Thanks so Pam McOnie, owner of Cape Fusion Tours for organising this wonderful visit to Sadie Family wines, a unique glimpse into this Swartland vineyard which offers wine tastings limited to 16 visitors around seven times per year.
A little over an hour’s drive from Cape Town, with the last few kilometers on a gravel road and we found ourselves in the heart of the Swartland wine region and the home and vineyard of Eben Sadie of The Sadie Family wine collection.
We were warmly welcomed by Paul Jordaan, a wine maker with many years of experience and very involved with the viticulture and wine production at Sadie Family Wines.
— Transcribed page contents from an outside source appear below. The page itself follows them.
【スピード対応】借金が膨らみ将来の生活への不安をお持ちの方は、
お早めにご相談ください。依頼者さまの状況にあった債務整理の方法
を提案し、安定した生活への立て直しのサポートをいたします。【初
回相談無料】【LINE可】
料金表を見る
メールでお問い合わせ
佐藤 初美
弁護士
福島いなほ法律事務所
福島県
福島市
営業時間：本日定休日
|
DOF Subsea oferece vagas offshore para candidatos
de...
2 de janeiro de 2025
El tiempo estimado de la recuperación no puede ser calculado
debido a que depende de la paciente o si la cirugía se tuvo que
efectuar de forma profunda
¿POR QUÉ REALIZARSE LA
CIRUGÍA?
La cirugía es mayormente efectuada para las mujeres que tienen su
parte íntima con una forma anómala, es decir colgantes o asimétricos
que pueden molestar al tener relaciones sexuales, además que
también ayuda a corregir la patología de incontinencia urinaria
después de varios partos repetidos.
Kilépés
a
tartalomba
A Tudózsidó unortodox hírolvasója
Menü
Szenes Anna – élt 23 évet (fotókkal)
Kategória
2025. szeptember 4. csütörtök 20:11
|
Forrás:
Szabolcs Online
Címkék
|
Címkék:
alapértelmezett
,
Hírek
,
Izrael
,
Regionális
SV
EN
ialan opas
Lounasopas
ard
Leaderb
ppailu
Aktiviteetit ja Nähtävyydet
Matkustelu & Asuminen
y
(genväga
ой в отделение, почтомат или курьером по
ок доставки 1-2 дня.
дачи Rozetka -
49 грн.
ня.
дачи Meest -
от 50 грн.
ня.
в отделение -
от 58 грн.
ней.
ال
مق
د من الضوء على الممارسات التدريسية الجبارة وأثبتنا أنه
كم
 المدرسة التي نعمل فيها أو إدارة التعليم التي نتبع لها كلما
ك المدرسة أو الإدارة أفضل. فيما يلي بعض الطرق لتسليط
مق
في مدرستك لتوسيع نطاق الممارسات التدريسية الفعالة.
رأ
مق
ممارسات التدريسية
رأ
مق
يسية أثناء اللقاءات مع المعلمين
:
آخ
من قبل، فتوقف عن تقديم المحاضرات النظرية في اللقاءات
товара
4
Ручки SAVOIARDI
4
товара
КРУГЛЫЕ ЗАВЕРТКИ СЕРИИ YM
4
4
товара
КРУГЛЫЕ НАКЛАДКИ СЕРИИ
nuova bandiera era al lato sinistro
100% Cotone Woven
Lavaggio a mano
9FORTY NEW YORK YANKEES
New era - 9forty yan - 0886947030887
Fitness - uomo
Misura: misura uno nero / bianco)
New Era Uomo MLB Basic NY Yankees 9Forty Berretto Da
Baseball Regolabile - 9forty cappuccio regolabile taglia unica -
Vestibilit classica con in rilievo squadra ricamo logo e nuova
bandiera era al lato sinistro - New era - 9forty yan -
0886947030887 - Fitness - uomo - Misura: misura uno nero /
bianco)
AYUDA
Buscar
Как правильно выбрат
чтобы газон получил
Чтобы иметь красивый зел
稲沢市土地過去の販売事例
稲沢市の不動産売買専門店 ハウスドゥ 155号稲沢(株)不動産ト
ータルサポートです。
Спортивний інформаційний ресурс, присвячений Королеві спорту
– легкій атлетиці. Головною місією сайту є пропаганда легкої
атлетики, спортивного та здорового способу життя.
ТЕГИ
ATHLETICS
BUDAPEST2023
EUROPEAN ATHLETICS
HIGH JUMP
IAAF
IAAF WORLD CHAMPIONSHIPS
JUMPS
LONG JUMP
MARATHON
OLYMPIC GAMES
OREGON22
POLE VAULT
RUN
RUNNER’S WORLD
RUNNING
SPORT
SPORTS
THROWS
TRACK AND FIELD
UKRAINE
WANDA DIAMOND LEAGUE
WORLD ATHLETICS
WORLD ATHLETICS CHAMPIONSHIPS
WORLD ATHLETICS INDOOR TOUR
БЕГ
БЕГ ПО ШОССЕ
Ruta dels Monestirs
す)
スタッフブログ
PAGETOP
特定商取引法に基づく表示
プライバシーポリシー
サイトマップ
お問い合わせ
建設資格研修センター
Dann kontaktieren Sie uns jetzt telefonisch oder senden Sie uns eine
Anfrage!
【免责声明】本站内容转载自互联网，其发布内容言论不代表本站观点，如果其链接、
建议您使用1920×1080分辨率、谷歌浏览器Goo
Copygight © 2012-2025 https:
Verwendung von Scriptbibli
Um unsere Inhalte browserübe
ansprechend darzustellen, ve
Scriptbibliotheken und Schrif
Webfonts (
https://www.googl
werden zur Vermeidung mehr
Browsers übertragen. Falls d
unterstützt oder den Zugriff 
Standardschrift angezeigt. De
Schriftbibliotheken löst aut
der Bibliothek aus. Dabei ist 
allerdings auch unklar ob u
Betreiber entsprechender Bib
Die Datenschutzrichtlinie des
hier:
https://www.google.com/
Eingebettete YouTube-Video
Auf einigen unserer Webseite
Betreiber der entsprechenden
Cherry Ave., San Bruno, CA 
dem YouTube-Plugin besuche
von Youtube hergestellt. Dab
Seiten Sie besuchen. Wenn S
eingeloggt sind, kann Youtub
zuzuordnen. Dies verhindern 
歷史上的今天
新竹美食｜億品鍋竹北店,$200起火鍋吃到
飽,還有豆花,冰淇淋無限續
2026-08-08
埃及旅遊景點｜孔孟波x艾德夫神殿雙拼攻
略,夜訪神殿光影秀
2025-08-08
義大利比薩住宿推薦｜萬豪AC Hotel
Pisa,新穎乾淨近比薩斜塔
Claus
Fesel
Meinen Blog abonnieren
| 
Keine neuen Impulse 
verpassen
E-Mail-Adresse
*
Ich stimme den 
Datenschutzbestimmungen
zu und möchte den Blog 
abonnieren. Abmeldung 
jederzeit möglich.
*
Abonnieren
Eben Sadie purchased the farm in 2002 and spent ten years commuting between South Africa and Spain, until 2002 where be began spending more time on his Swartland vineyard.
We have all experienced drought in Cape Town, but still nothing compared to the Swartland region and it was the first time I had seen vineyards without the regular drip irrigation system, but a new system which was invented in Israel.
This plastic irrigation system, channels dew and rain directly towards the vines, and prevents weeds from growing around the vine.
No stainless steel tanks in sight and Paul Jordaan shows us their cement tanks, imported from Italy. After the grapes have been hand sorted on arrival at the cellar, whole bunches with minimal press are fermented in these cement tanks with their natural existing yeast. As Swartland is warmer that the Stellenbosch wine region, they begin their harvest a week or two earlier and harvest around 1.5 tonnes per day.
All white and red wines are made in the same way and further philosophy is to use minimal oak on the wines, Eben Sadie purchases only four new barrels per year, giving 5% new oak in the final wines.
T5 on the wine barrel confirms that it was dried out in the open air for five years and the wicker style edging has been added as it indicates if the cellar has beetle problem (the beetle will attack the wicker first so they have time to resolve the problem before they attack the barrels).
In addition, Sadie Family wines age wine in a collection of wine amphorae, produced by a local potter in Cape Town.
Paul Jordaan took us through a tasting of the Sadie Family wines, it was the first time I had done a tasting where Paul started with the reds first and ended with their white wines, but it certainly was a success.
A highlight for me was to try their Chenin Blanc from vines planted in 1905, Paul explained how with good viticultural practice a vineyard can be turned around and give improved yields.
And of course, Columella, what a joy to taste their vintage 2012
Thanks to Sadie Family wines and Paul Jordaan for hosting us and giving us a unique insight into their wine philosophy and attention to detail.